§ **Data section**:
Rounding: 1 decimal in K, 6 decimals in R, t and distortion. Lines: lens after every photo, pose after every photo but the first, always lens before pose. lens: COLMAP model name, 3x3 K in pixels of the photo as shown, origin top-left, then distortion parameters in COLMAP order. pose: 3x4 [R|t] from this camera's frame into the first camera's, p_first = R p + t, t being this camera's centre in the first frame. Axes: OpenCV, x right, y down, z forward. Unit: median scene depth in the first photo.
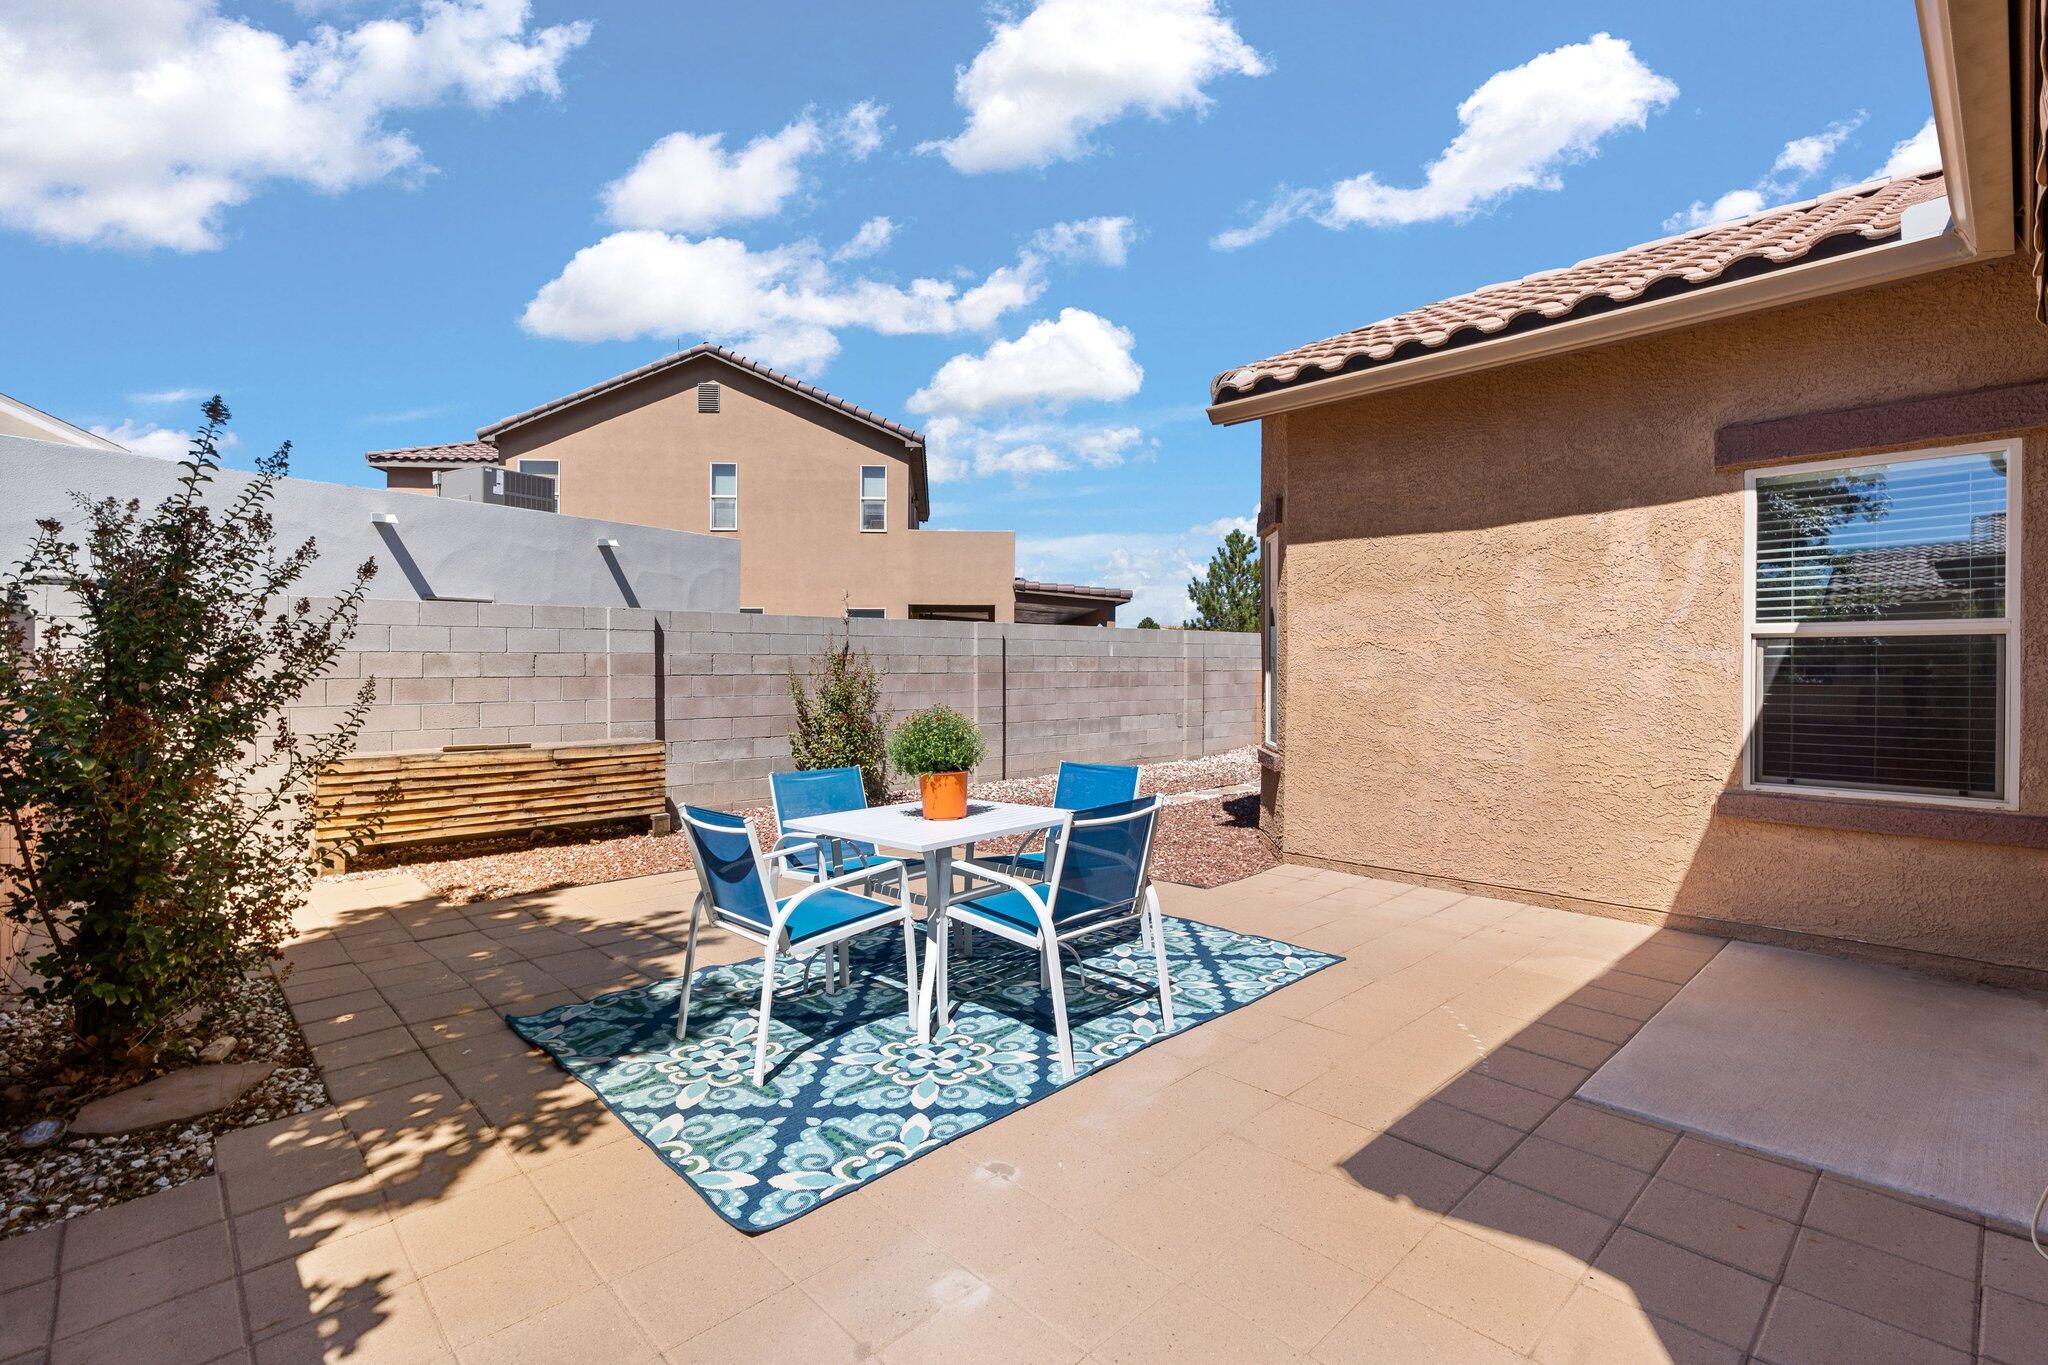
lens RADIAL K [[934.6, 0, 1031.9], [0, 934.6, 672.7], [0, 0, 1]] dist [-0.010985, 0.003097]
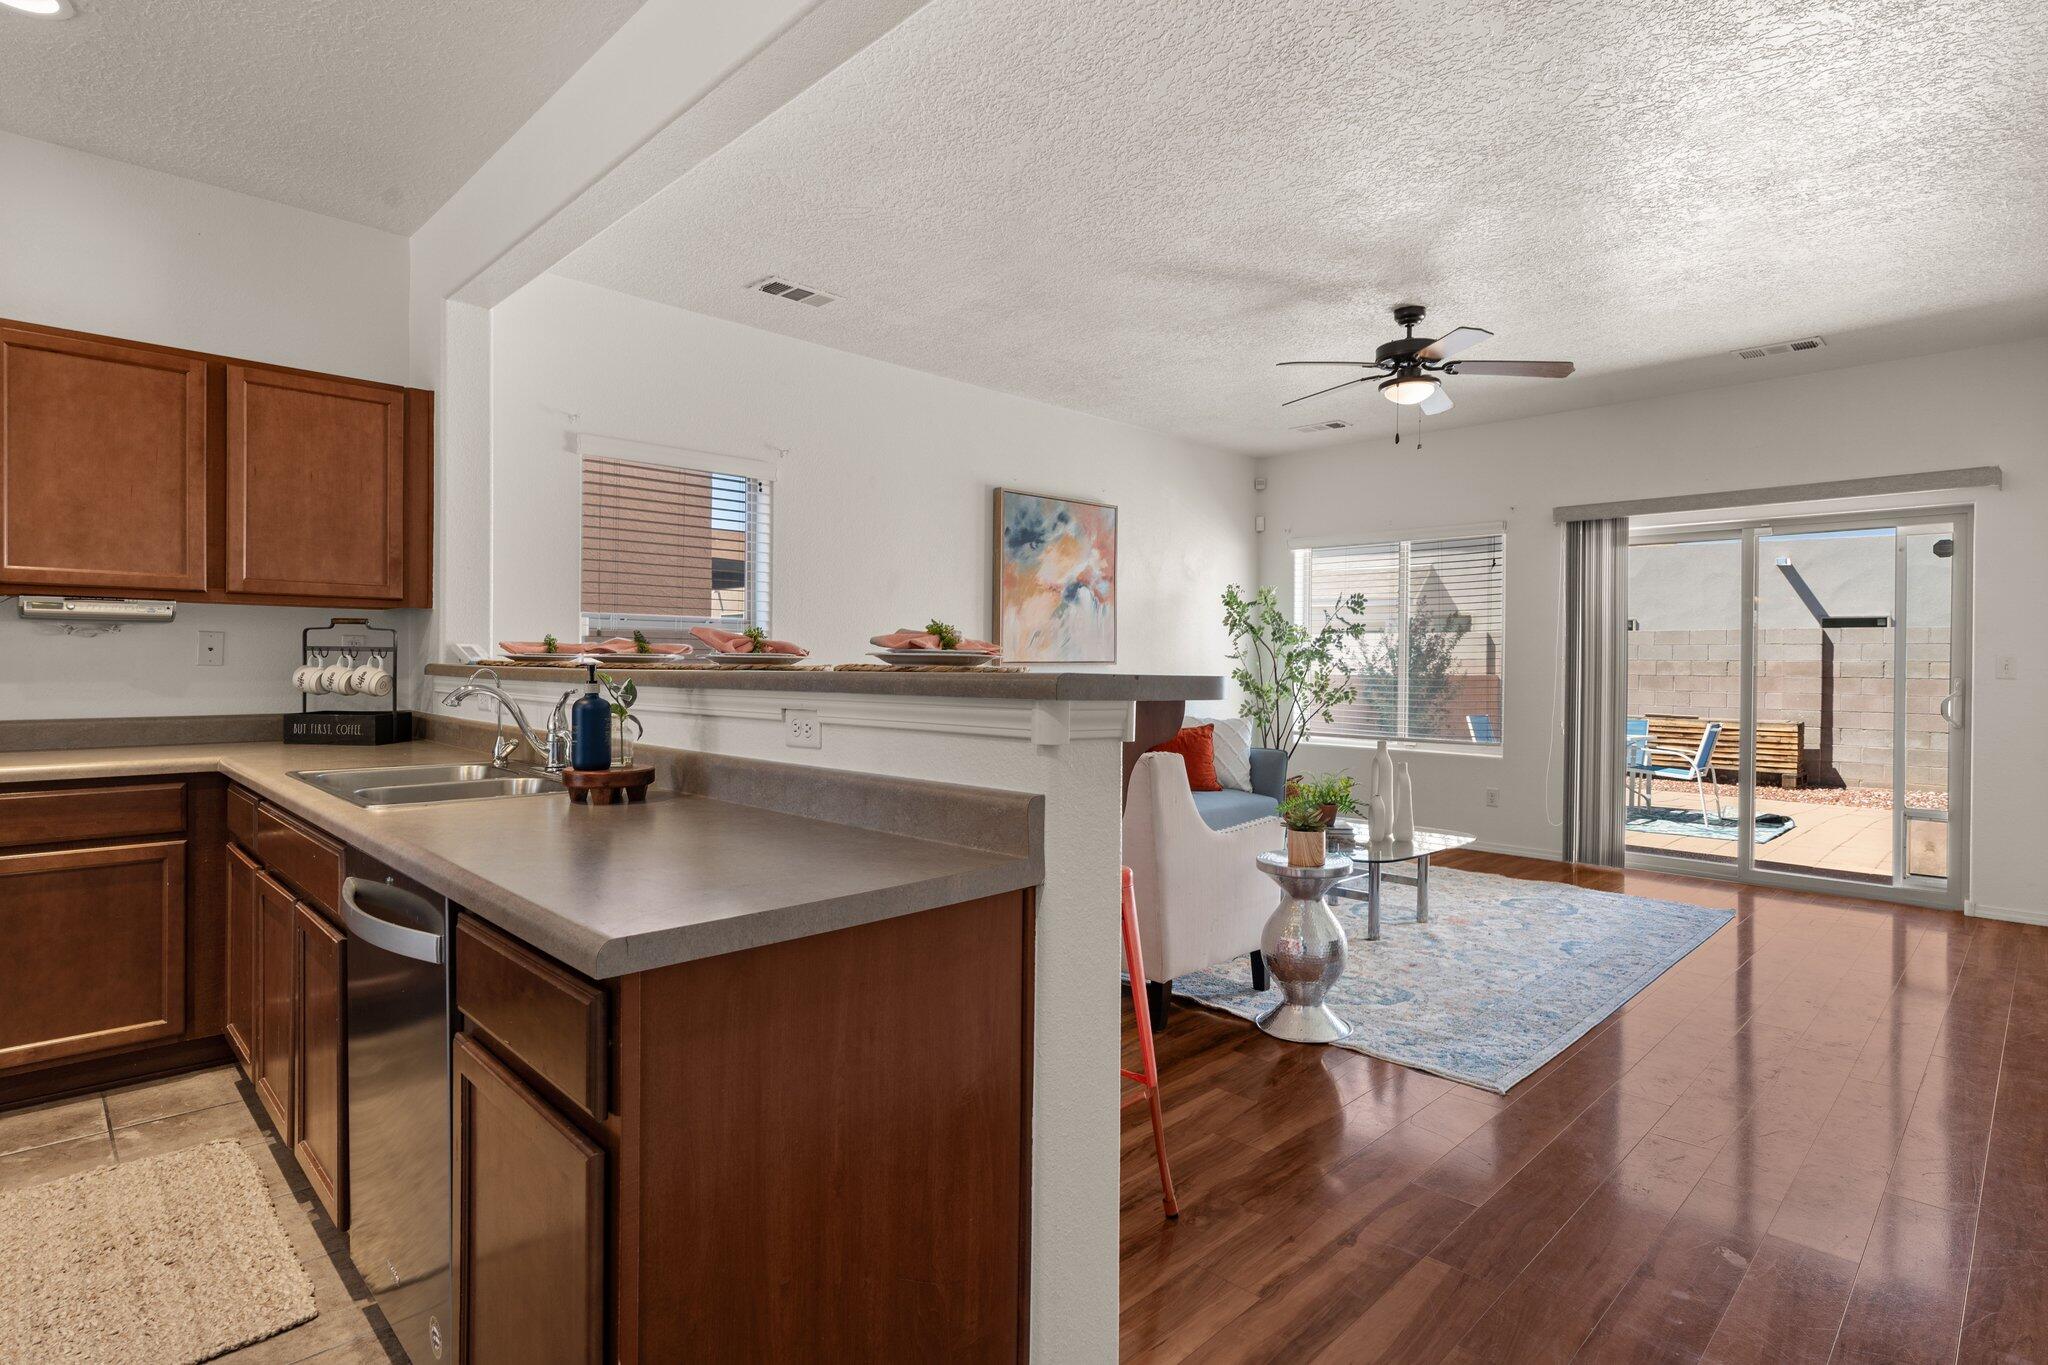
lens RADIAL K [[1045.4, 0, 1037.0], [0, 1045.4, 663.0], [0, 0, 1]] dist [-0.004524, 0.001108]
pose [[0.020366, 0.001220, -0.999792, 1.057404], [-0.017574, 0.999845, 0.000862, 0.000612], [0.999638, 0.017553, 0.020385, -0.167894]]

§ **What is needed**:
Transcribe all the lines above exactly, apart from the pictures.

§ **Problem solution**:
Rounding: 1 decimal in K, 6 decimals in R, t and distortion. Lines: lens after every photo, pose after every photo but the first, always lens before pose. lens: COLMAP model name, 3x3 K in pixels of the photo as shown, origin top-left, then distortion parameters in COLMAP order. pose: 3x4 [R|t] from this camera's frame into the first camera's, p_first = R p + t, t being this camera's centre in the first frame. Axes: OpenCV, x right, y down, z forward. Unit: median scene depth in the first photo.
lens RADIAL K [[934.6, 0, 1031.9], [0, 934.6, 672.7], [0, 0, 1]] dist [-0.010985, 0.003097]
lens RADIAL K [[1045.4, 0, 1037.0], [0, 1045.4, 663.0], [0, 0, 1]] dist [-0.004524, 0.001108]
pose [[0.020366, 0.001220, -0.999792, 1.057404], [-0.017574, 0.999845, 0.000862, 0.000612], [0.999638, 0.017553, 0.020385, -0.167894]]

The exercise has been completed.